More chronic signs, with consequent more severe SAH, develop in the presence of MH and cotton-wool exudates, indicating an accelerated hypertensive process. In most cases, the hemorrhages are multiple, superficial, like candle flames or discs and disappear when blood pressure is controlled. When the rupture of the blood-retinal barrier persists, hard exudates develop, appearing as well-defined white or yellowish spots, located at the posterior pole, behind the retinal vessels, and may be circumcinated in the fovea. Optic disc edema may also occur, with superficial hemorrhages like candle flames, bilateral and symmetrical. The classification of HR is popularly used clinically due to its practicality and currently the descriptive and topographic forms are more used. What matters most is that the onset of HR is a poor systemic prognosis for other diseases and for possible ophthalmological complications, and SAH should be treated as soon as possible. Studies have shown that retinal neurodegeneration is preceded by vascular changes in DR, which draws attention to cases in children and adolescents. It is important to note that the prevalence of DR in pediatric type 1 diabetes (T1DM) has decreased, in contrast to cases of type 2 diabetes (T2D). Risk factors for DR are well established and include glycemic control, duration of diabetes, hypertension, and hyperlipidemia, while use of diabetes technology, including insulin pumps and continuous glucose monitors, has been shown to have protective effects. Screening for DR is recommended for youth with T1DM once they are ≥ 11 years old or puberty has begun and the duration of diabetes is 3 to 5 years. Pediatric patients with T2D are advised to undergo screening at or shortly after diagnosis, and annually thereafter, due to the insidious nature of T2D. Recent advances in DR screening methods, including point-of-care and artificial intelligence technology, have increased access to DR screening, while saving costs for patients and being cost-effective for healthcare systems.
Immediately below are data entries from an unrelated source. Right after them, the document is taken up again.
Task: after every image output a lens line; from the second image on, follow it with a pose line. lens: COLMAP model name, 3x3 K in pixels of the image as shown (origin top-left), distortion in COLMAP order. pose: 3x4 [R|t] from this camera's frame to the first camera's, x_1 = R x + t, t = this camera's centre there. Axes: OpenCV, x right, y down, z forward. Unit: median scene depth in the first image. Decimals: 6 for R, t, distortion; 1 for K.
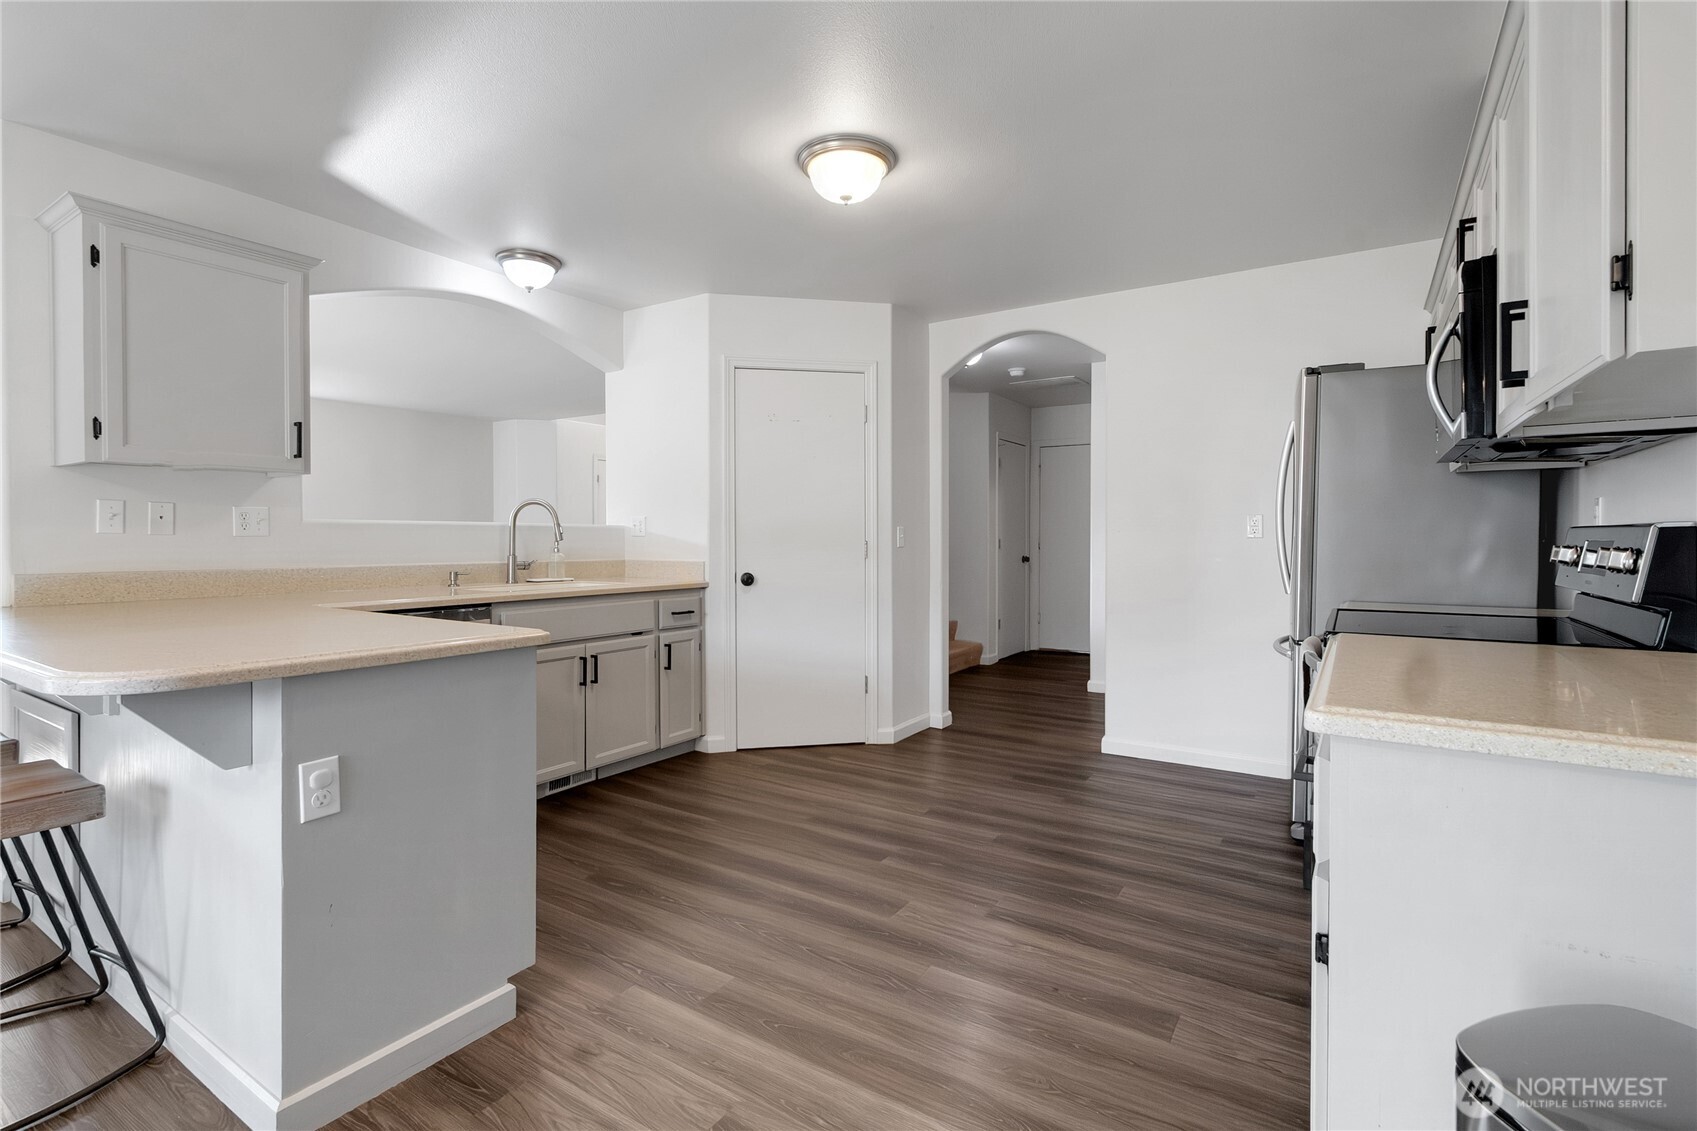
lens RADIAL K [[799.2, 0, 843.2], [0, 799.2, 548.4], [0, 0, 1]] dist [0.003365, 0.000257]
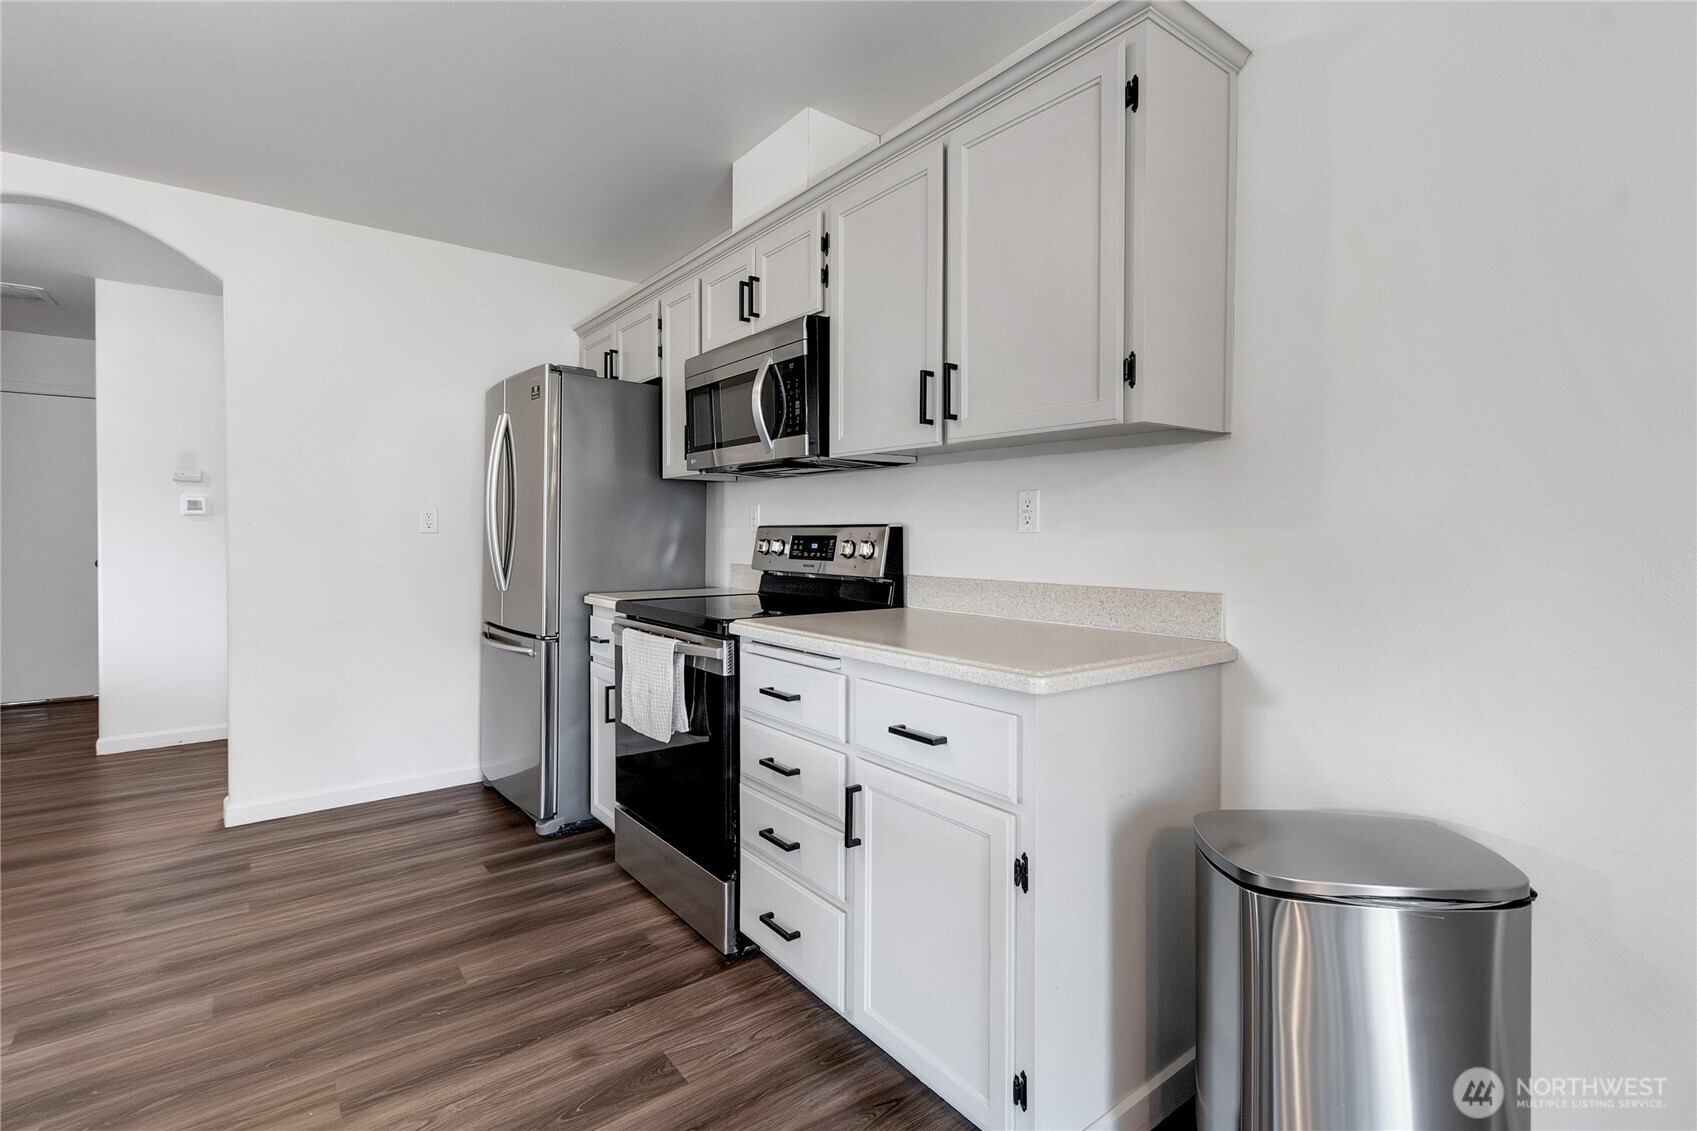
lens RADIAL K [[788.1, 0, 837.1], [0, 788.1, 548.7], [0, 0, 1]] dist [0.002782, 0.000802]
pose [[0.336455, -0.017741, 0.941532, -0.235288], [0.010812, 0.999829, 0.014976, -0.005473], [-0.941637, 0.005141, 0.336589, 0.331745]]
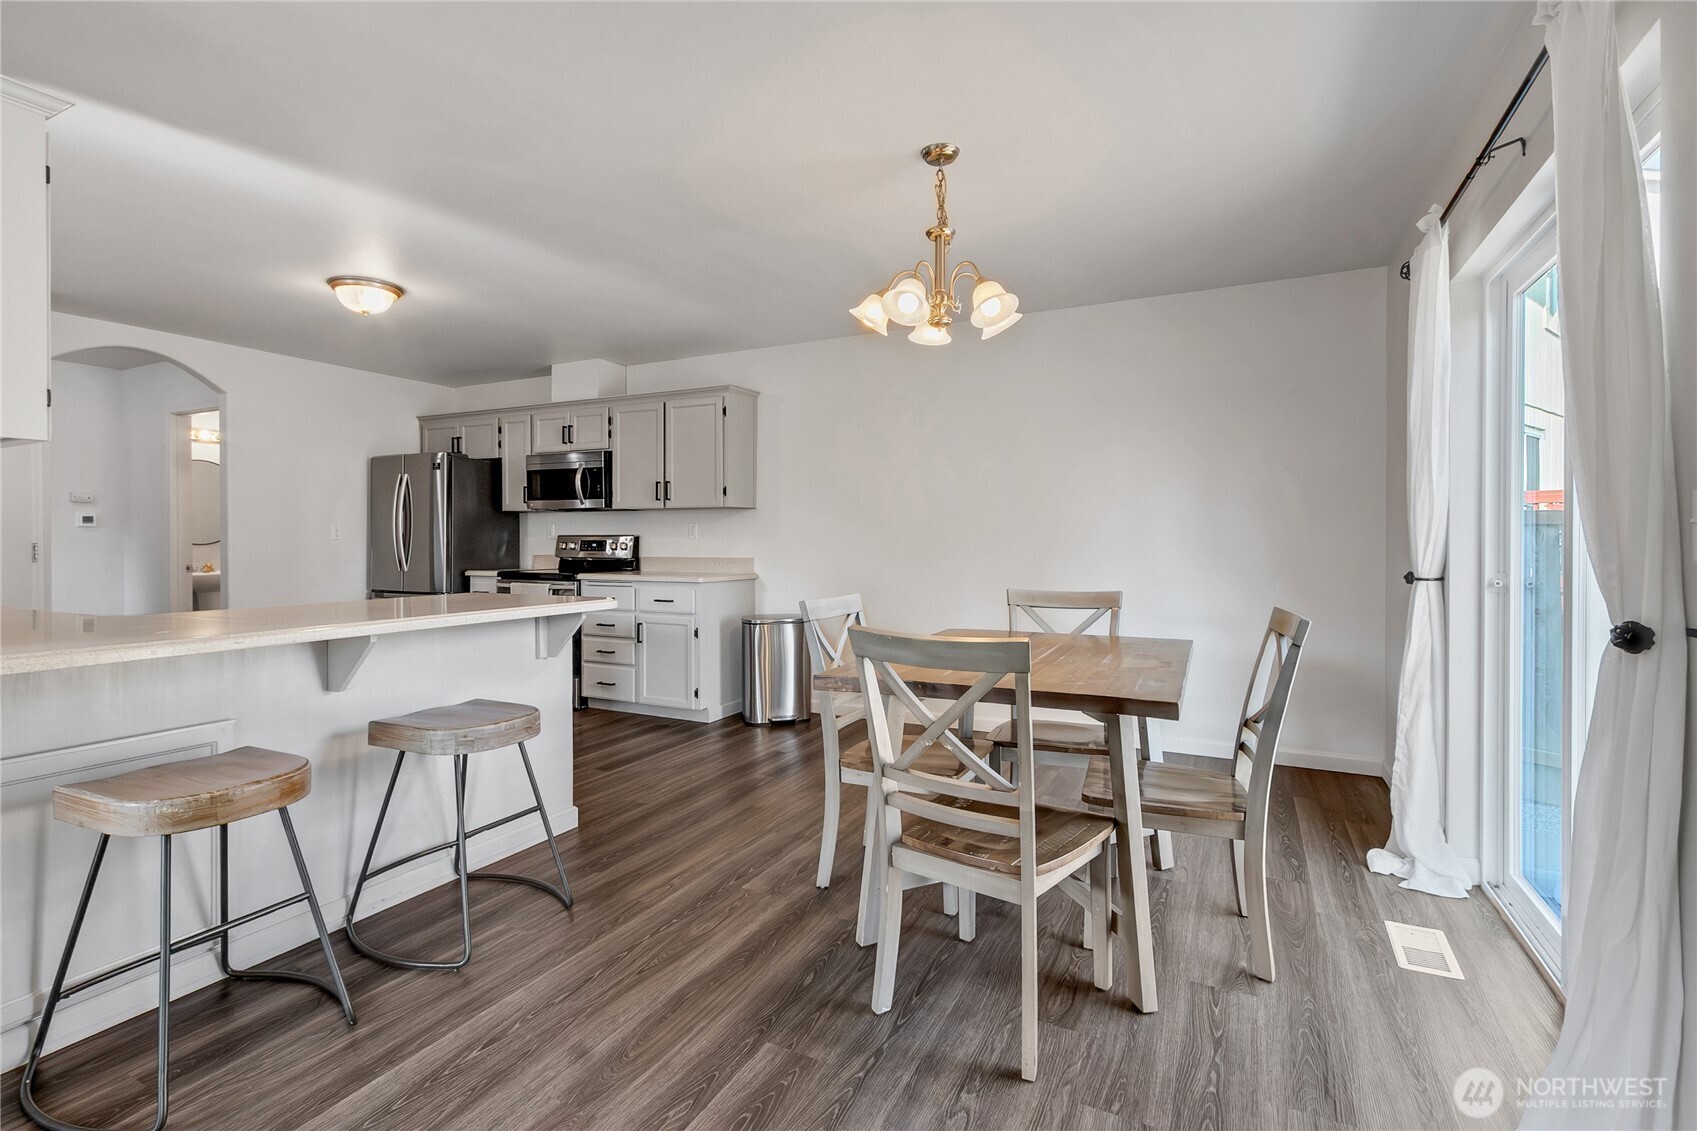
lens RADIAL K [[788.1, 0, 837.1], [0, 788.1, 548.7], [0, 0, 1]] dist [0.002782, 0.000802]
pose [[-0.105692, -0.014698, 0.994290, -1.453368], [0.013348, 0.999780, 0.016198, -0.010135], [-0.994309, 0.014984, -0.105473, 0.262903]]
In view of so many important funduscopic findings, but above all, in view of the most varied technologies and innovative studies, with regard to the stagnation of the prevalence of blindness due to preventable causes, such as DR and HR, so common in our societies, one inevitably asks if: What’s missing? Although the prevalence of DR in young people with T1DM has declined in recent decades, there has been a significant increase in the prevalence of DR in young people with T2DM. Improving access to DR screening using new screening methods could help improve early detection and treatment of DR. Recognize that we have entered the era of digital inclusion, but not the inclusion of human beings as humans per se? Would it be this? Perhaps then, yes, we should include the blind, as the only one who can really see today.